I am currently in the middle of a little book by Carlo Rovelli called “The Order of Time.” I seem to be stumbling from page to page with my mind being boggled as I attempt to “follow” the story. Having a background in physics might help me do this, but that is not certain. At least I am already familiar with the concepts, theories and historical figures that he draws upon – but the way Rovelli is weaving the story seems both helpful in providing a better glimpse into some of my long-time confusions, but then adds a lot of new ones. I am going to write this posting a little different than normal. I am going to write little snippets, or add interesting quotes as I go along reading the book. That means that this blog will change over time as I “edit” it and repost it with new materials. I don’t promise continuity or avoiding conflicting ideas.
Here goes:
Time goes slower in higher gravitational fields. For example, the gravitational field on top of a mountain is less than at sea level because of the increased distance to the center of mass of the earth. Hence, time is faster on top of the mountain than at sea level. Not a lot slower at sea level, but enough to have major impacts. According to Rovelli, “The slowing down of time has crucial effects: think fall because of it, and it allows us to keep our feet firmly on the ground. If our feet adhere to the pavement, it is because our whole body inclines naturally to where time runs more slowly – and time passes more slowly for your feet than it does for your head.”

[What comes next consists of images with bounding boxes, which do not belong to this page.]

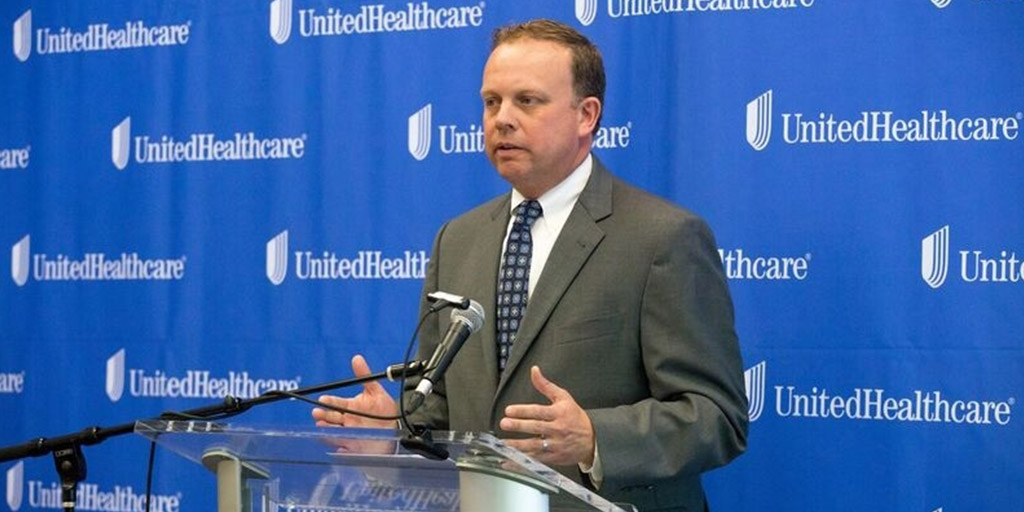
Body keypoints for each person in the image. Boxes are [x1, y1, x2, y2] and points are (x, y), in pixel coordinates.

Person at [313, 19, 748, 511]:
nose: (502, 119)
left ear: (586, 115)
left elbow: (716, 417)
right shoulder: (457, 240)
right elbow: (439, 413)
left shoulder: (661, 238)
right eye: (491, 101)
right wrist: (390, 437)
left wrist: (595, 437)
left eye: (527, 100)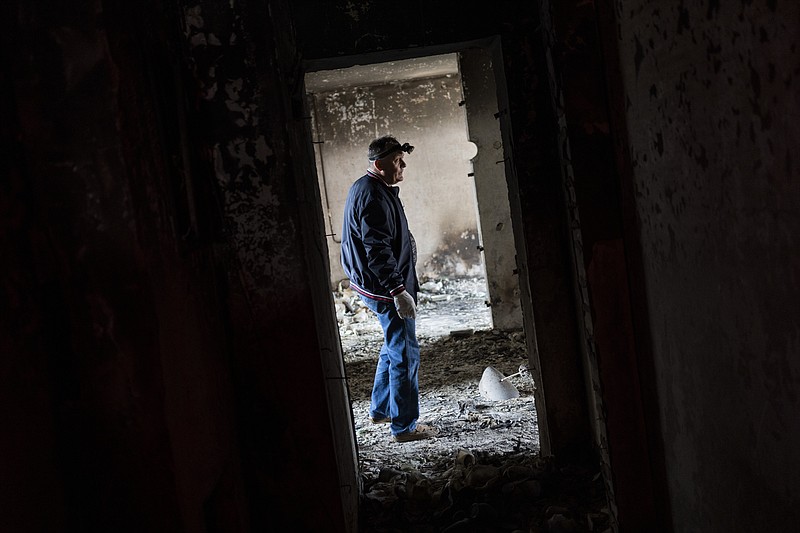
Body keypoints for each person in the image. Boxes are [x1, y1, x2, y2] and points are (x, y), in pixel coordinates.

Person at [340, 135, 437, 443]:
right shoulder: (373, 196)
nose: (403, 164)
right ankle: (405, 426)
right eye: (397, 160)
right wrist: (397, 290)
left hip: (374, 284)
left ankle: (382, 408)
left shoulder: (370, 187)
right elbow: (377, 248)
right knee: (406, 353)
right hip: (384, 288)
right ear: (379, 165)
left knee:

“On the one hand, there was time, with its many determinations; on the other, the simple fact is that nothing is: things happen.“
“We can think of the world as made up of things. Of substances, Of entities. Of something that is. Or we can think of it as made up of events, Of happenings. Of processes. Of something that occurs. Something that does not last, and that undergoes continual transformation, that is not permanence in time. It is the realization of the ubiquity of impermanence, not of statsis in a motionless time.” This is pointing to the rather odd perspective that the universe is made up of nothing (no thing), it is all a manifestation of action, of change in line with the Buddhist teachings about the importance of the concept of impermanence. It isn’t just that there everything is impermanent, but that is exactly what everything is – IMPERMANENCE. “The world is not a collection of things, it is a collection of events.”

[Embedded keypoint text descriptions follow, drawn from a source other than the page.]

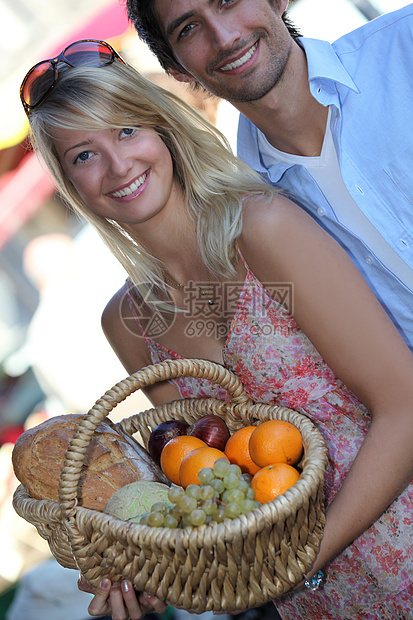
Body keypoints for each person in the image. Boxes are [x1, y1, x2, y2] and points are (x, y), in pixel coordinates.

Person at [19, 39, 413, 620]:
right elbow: (207, 490)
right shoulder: (127, 324)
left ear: (164, 131)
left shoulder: (263, 229)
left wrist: (303, 560)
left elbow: (404, 405)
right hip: (322, 605)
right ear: (71, 185)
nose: (117, 164)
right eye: (83, 155)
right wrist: (156, 574)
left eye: (127, 131)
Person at [125, 0, 413, 354]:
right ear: (176, 69)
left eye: (227, 2)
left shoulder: (405, 45)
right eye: (189, 29)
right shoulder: (250, 216)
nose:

“It isn’t true, as is sometimes stated, that life generates structures that are particularly ordered, or that locally diminish entropy: it is simply a process that degrades and consumes the low entropy of food, it is a self-structured disordering, no more or less than in the rest of the universe. From the most minute events to the more complex ones, it is this dance of ever-increasing entropy, nourished by the initial low entropy of the universe, that is the real dance of Shiva, the destroyer.”
In Book XI of the Confessions, Saint Augustine asks himself about the nature of time, how we can be aware of duration if we are always only in a present that is instantaneous. He concludes that:
It is within my mind, then, that I measure time. I must not allow my mind to insist that time is something objective. When I measure time, I am measuring something in the present in my mind. Either this is time, or I have no idea what time is.